Exercise description: Render every line of the material below as a Markdown table with two columns, Row and Line, numbering the rows and skipping blank lines. Leave the pictures out.
═════ Extracted data
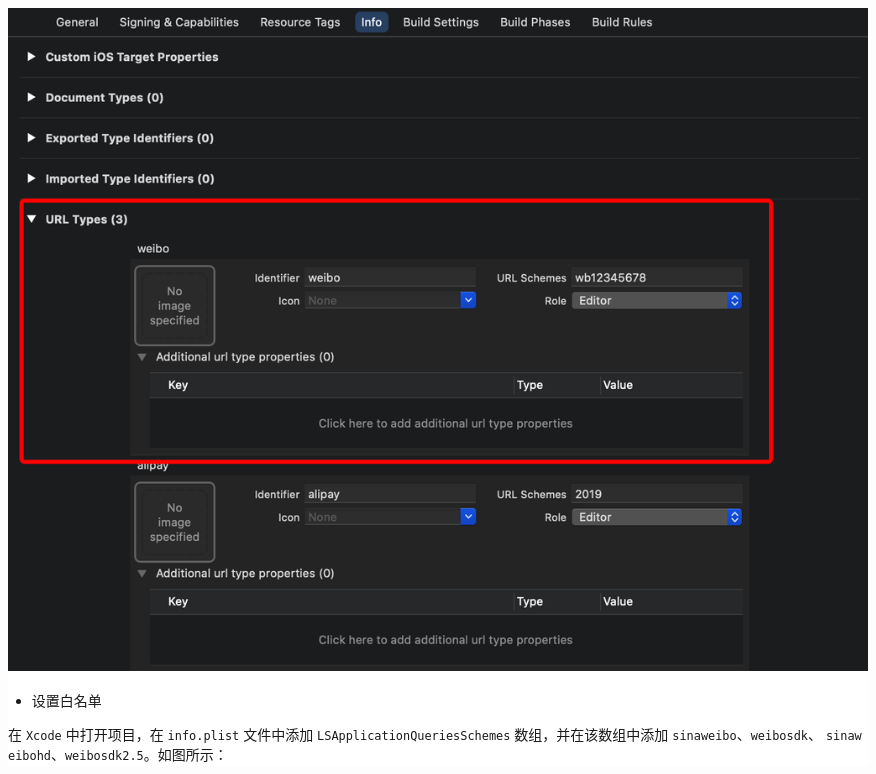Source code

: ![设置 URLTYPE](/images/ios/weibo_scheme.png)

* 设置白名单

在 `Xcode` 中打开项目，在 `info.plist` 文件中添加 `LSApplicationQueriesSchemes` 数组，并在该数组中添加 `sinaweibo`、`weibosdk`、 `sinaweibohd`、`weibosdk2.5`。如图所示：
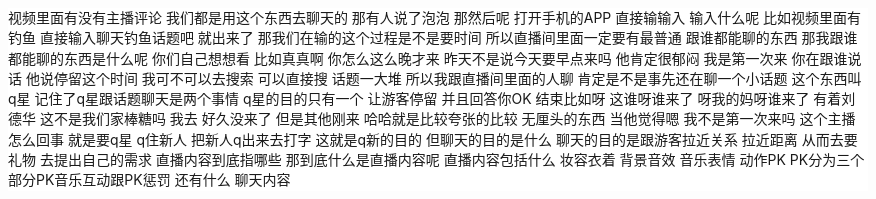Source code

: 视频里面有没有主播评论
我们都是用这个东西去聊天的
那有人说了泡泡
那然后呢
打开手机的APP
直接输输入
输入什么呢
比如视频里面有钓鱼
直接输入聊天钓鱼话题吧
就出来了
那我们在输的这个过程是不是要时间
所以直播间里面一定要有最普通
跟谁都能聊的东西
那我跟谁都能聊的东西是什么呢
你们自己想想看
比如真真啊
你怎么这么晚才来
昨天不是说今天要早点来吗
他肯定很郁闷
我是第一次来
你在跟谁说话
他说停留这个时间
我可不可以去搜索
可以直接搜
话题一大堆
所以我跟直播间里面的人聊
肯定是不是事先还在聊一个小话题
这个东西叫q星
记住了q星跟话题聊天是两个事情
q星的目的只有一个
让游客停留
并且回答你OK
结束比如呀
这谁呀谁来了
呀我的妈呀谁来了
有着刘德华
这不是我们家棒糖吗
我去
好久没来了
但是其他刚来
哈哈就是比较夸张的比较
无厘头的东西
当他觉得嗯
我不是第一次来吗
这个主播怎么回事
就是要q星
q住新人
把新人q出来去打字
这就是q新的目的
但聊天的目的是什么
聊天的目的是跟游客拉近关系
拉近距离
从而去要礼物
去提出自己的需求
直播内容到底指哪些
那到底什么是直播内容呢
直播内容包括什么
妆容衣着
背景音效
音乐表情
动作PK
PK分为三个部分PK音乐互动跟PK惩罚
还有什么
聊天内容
══════════
Written response:
| Row | Line |
|---|---|
| 1 | Source code |
| 2 | : ![设置 URLTYPE](/images/ios/weibo_scheme.png) |
| 3 | * 设置白名单 |
| 4 | 在 `Xcode` 中打开项目，在 `info.plist` 文件中添加 `LSApplicationQueriesSchemes` 数组，并在该数组中添加 `sinaweibo`、`weibosdk`、 `sinaweibohd`、`weibosdk2.5`。如图所示： |
| 5 | Source code |
| 6 | : 视频里面有没有主播评论 |
| 7 | 我们都是用这个东西去聊天的 |
| 8 | 那有人说了泡泡 |
| 9 | 那然后呢 |
| 10 | 打开手机的APP |
| 11 | 直接输输入 |
| 12 | 输入什么呢 |
| 13 | 比如视频里面有钓鱼 |
| 14 | 直接输入聊天钓鱼话题吧 |
| 15 | 就出来了 |
| 16 | 那我们在输的这个过程是不是要时间 |
| 17 | 所以直播间里面一定要有最普通 |
| 18 | 跟谁都能聊的东西 |
| 19 | 那我跟谁都能聊的东西是什么呢 |
| 20 | 你们自己想想看 |
| 21 | 比如真真啊 |
| 22 | 你怎么这么晚才来 |
| 23 | 昨天不是说今天要早点来吗 |
| 24 | 他肯定很郁闷 |
| 25 | 我是第一次来 |
| 26 | 你在跟谁说话 |
| 27 | 他说停留这个时间 |
| 28 | 我可不可以去搜索 |
| 29 | 可以直接搜 |
| 30 | 话题一大堆 |
| 31 | 所以我跟直播间里面的人聊 |
| 32 | 肯定是不是事先还在聊一个小话题 |
| 33 | 这个东西叫q星 |
| 34 | 记住了q星跟话题聊天是两个事情 |
| 35 | q星的目的只有一个 |
| 36 | 让游客停留 |
| 37 | 并且回答你OK |
| 38 | 结束比如呀 |
| 39 | 这谁呀谁来了 |
| 40 | 呀我的妈呀谁来了 |
| 41 | 有着刘德华 |
| 42 | 这不是我们家棒糖吗 |
| 43 | 我去 |
| 44 | 好久没来了 |
| 45 | 但是其他刚来 |
| 46 | 哈哈就是比较夸张的比较 |
| 47 | 无厘头的东西 |
| 48 | 当他觉得嗯 |
| 49 | 我不是第一次来吗 |
| 50 | 这个主播怎么回事 |
| 51 | 就是要q星 |
| 52 | q住新人 |
| 53 | 把新人q出来去打字 |
| 54 | 这就是q新的目的 |
| 55 | 但聊天的目的是什么 |
| 56 | 聊天的目的是跟游客拉近关系 |
| 57 | 拉近距离 |
| 58 | 从而去要礼物 |
| 59 | 去提出自己的需求 |
| 60 | 直播内容到底指哪些 |
| 61 | 那到底什么是直播内容呢 |
| 62 | 直播内容包括什么 |
| 63 | 妆容衣着 |
| 64 | 背景音效 |
| 65 | 音乐表情 |
| 66 | 动作PK |
| 67 | PK分为三个部分PK音乐互动跟PK惩罚 |
| 68 | 还有什么 |
| 69 | 聊天内容 |